Source country differences in test score gaps: evidence from Denmark

Pages 269-295 | Published online: 14 Aug 2009
 

Abstract

We combine data from three studies for Denmark in the PISA 2000 framework to investigate differences in the native–immigrant test score gap by country of origin. In addition to the controls available from PISA data sources, we use student‐level data on home background and individual migration histories linked from administrative registers. We find that second‐generation students from Lebanon and Pakistan increase their reading scores substantially compared with the first generation, while there is no improvement for students from Turkey, the single largest immigrant group. Native–immigrant gaps in mathematics are generally smaller than in reading skills, suggesting that part of the native–immigrant gap is due to lower language proficiency of immigrant students.

Acknowledgements

Thanks to Helena Skyt Nielsen and Astrid Würtz Rasmussen for comments and suggestions. Financial support by the Rockwool Foundation Research Unit and the Danish Social Science Research Council is gratefully acknowledged.

Notes

1. There is also a (small) related literature on indigenous test score gaps in Latin America (McEwan Citation2004, Citation2008).

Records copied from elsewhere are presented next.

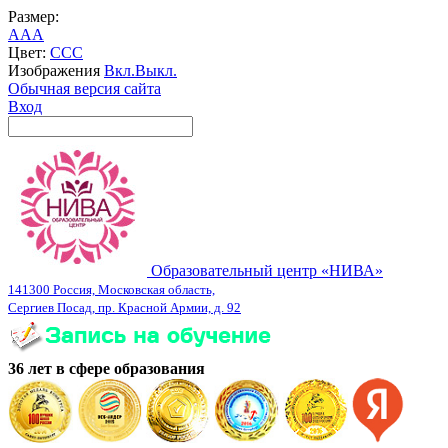
Размер:
A
A
A
Цвет:
C
C
C
Изображения
Вкл.
Выкл.
Обычная версия сайта
Вход
Образовательный центр «НИВА»
141300 Россия, Московская область,
Сергиев Посад, пр. Красной Армии, д. 92
36 лет в сфере образования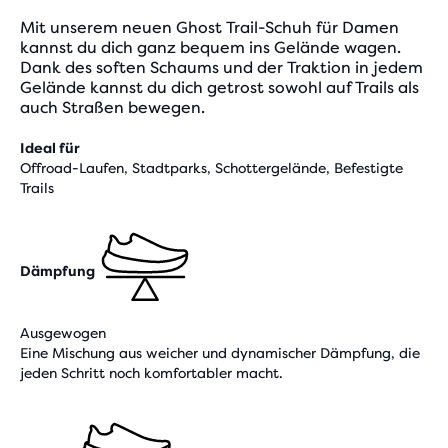
Mit unserem neuen Ghost Trail-Schuh für Damen
kannst du dich ganz bequem ins Gelände wagen.
Dank des soften Schaums und der Traktion in jedem
Gelände kannst du dich getrost sowohl auf Trails als
auch Straßen bewegen.
Ideal für
Offroad-Laufen, Stadtparks, Schottergelände, Befestigte
Trails
Dämpfung
Ausgewogen
Eine Mischung aus weicher und dynamischer Dämpfung, die
jeden Schritt noch komfortabler macht.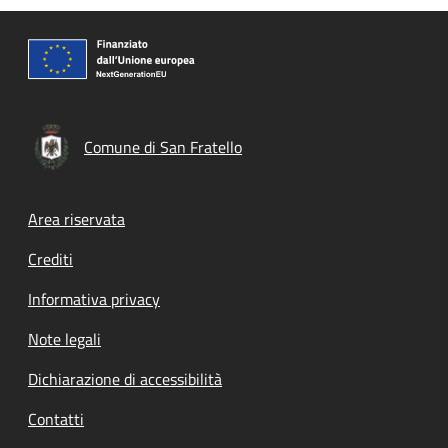
Comune di San Fratello
Footer menu
Area riservata
Crediti
Informativa privacy
Note legali
Dichiarazione di accessibilità
Contatti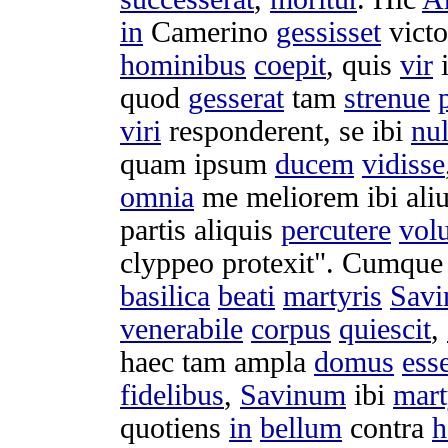
in
Camerino
gessisset
vict
hominibus
coepit
, quis
vir
i
quod
gesserat
tam
strenue
viri
responderent
, se ibi
nu
quam ipsum
ducem
vidisse
omnia
me
meliorem
ibi al
partis
aliquis
percutere
volu
clyppeo
protexit
". Cumqu
basilica
beati
martyris
Savi
venerabile
corpus
quiescit
,
haec tam
ampla
domus
ess
fidelibus
,
Savinum
ibi
mar
quotiens
in
bellum
contra
h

2. Throughout this study, we use the terms source country and country of origin (COO) interchangeably.

3. Nevertheless, the immigrant flow from the guest‐workers’ countries of origin continues, driven by marriage migration.

4. We would have liked to present results for the heterogeneity of the estimates of socio‐economic background variables across countries of origin, too. However, probably due to the small sample sizes, the results were hardly significant and showed no systematic patterns. We therefore do not present these results in this article.

5. Since immigrant generation and language at home is a variable defined/varying only for immigrants, we need to add the coefficient estimate of the main effect of immigrant generation to that of the interaction term to make the relevant comparison.

6. These data‐sets contain observations with valid information on the key variables, namely source country and reading scores. In both the PISA Copenhagen and the PISA Ethnic data‐sets we lose a number of observations due to the non‐reporting of civil registration numbers by school heads, which means that register information cannot be linked to the PISA data.

7. In Rangvid (Citation2007) it is shown that students with one immigrant and one Danish parent and immigrant students from western countries perform at similar levels in the PISA test to native Danes.

8. We include separate indicators for 10 source countries (those with more than 50 student observations in our combined sample). These countries are: Turkey, former Yugoslavia, Pakistan, Lebanon, Iraq, Morocco, Somalia, Vietnam, Iran and Afghanistan. Immigrants from other non‐western countries are grouped into a residual category. All observations are included in all regressions, but we have chosen to report results for the four largest countries of origin only (those with more than 150 observations) due to the very small samples for the remaining countries.

9. As is seen in the table, the subsample of the international PISA 2000 study, which is drawn to mirror the entire population composition in Denmark, has a much lower immigrant share (5%) than both the Copenhagen sample and the PISA Ethnic data‐set (27% and 31%), which sample students at schools with high immigrant shares.

10. A potential disadvantage of an analysis based on linear regressions is that observations in the different country of origin groups may not fall within a region of common support (McEwan Citation2008). That is to say, immigrant children may be observationally quite dissimilar from native Danish children, and the linear specification implicitly relies on projections of outcomes outside the observed range for such students. To assess the sensitivity of the results, we estimated a probit, regressing the immigrant dummy variable on the full set of family characteristics listed in Appendix 1. We then calculated propensity scores for each student. The region of common support includes 93% of immigrant students and 90% of Danish students. We then dropped observations that lay outside the region of common support and re‐estimated the regressions. The estimates of the gaps were not substantively different from the full sample estimates.